Dopo La guerra è dichiarata, film in cui Valérie Donzelli narrava con toni da commedia la lotta (vinta) contro la malattia del figlio di appena 18 mesi, la regista si dedica alla commedia pura.

 

In Main dans la Main Helene è un’insegnante di danza della prestigiosa Opera di Parigi, è una bella donna più sui cinquanta che sui quaranta; Joakim vive nella provincia con la sorella Vero e fa il vetraio. Un giorno i due si incontrano e si baciano. Da quel momento nulla li può separare, vivono, dormono e mangiano insieme, non si conoscono, ma si copiano, ognuno muovendosi come l’altro. Insieme a loro abita Constance, amica squattrinata e poco costante di Helene, mentre Joakim ha un rapporto controverso ma indissolubile con la sorella Vero.

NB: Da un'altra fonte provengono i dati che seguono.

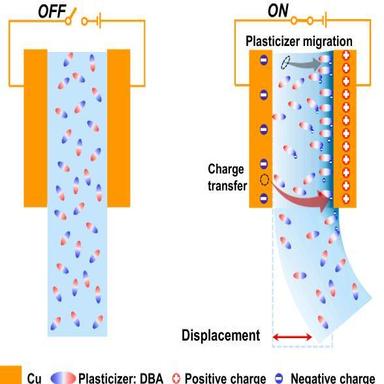
Schematic illumination of the deformation mechanism of PVC/DBA gel at electrical stimulation.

Sulla scia di una certa tendenza del cinema francese, che pende per la commedia da qualche anno a questa parte (è successo anche al nostro cinema, quindi è possibile che i “cugini” siano stati contagiati), la Donzelli crea una storia a tratti sopra le righe con rimandi a molto cinema del passato, con alcune chicche cinefile come ad esempio i riferimenti alla Nouvelle Vague e a Truffaut in particolare, fino al cinema americano un po’ surreale, appunto,  di Wes Anderson,  ricordato nelle inquadrature simmetriche dedicate ai due personaggi. Main dans la Main poi racconta più di una storia d’amore, e del comportamento delle persone rispetto ad esso. Ovviamente,  in primo piano c’è il rapporto tra una donna matura ed ragazzo di dieci anni più giovane di lei, ma al fianco di questa ci sono l’amore, materializzato nell’amicizia con l’amica Constance, e il rapporto intenso e teso di Joakim con la sorella Vero.

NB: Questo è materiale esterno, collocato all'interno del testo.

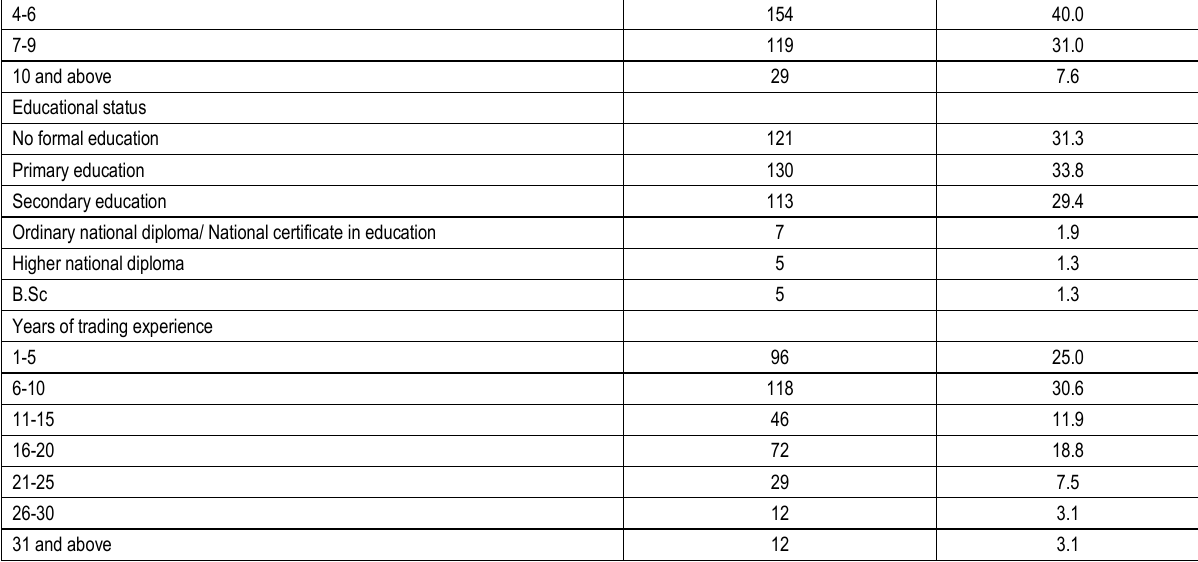
Table 2. (cont.) Socioeconomic characteristics of respondents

Main dans la MainPer alcuni aspetti, però, tutto questo interlacciare rapporti crea invece mancanze e solitudini, i personaggi sono alla fine soli, anche se inseparabili. La regista si è lasciata molte libertà nella creazione delle immagini e delle inquadrature, la storia si mescola continuamente con immagini oniriche, sequenze sgranate date dalla pellicola Super8, sovrimpressioni, e virtuosismi interessanti che però in alcuni casi possono far distogliere l’attenzione dalla storia, se si cerca appunto il senso di una storia.

L’impressione è in effetti che la regista sfrutti l’idea più vecchia del mondo, la storia d’amore,  come trampolino per sperimentare con le immagini e le sequenze, come per creare delle sensazioni  relative alla storia raccontata piuttosto ch a raccontare la stessa. Quindi, il fuoco si sposta da ciò che accade ai protagonisti, e lo scorrere del tempo c’è dato solo dall’aggravarsi della malattia di uno di loro, a quello che i protagonisti provano, alla libertà che cercano , per loro stessi e nel loro rapporto. A dimostrazione di ciò, parte del film è girato a New York, terra del sogno e soprattutto o, perlomeno sulla carta, della libertà.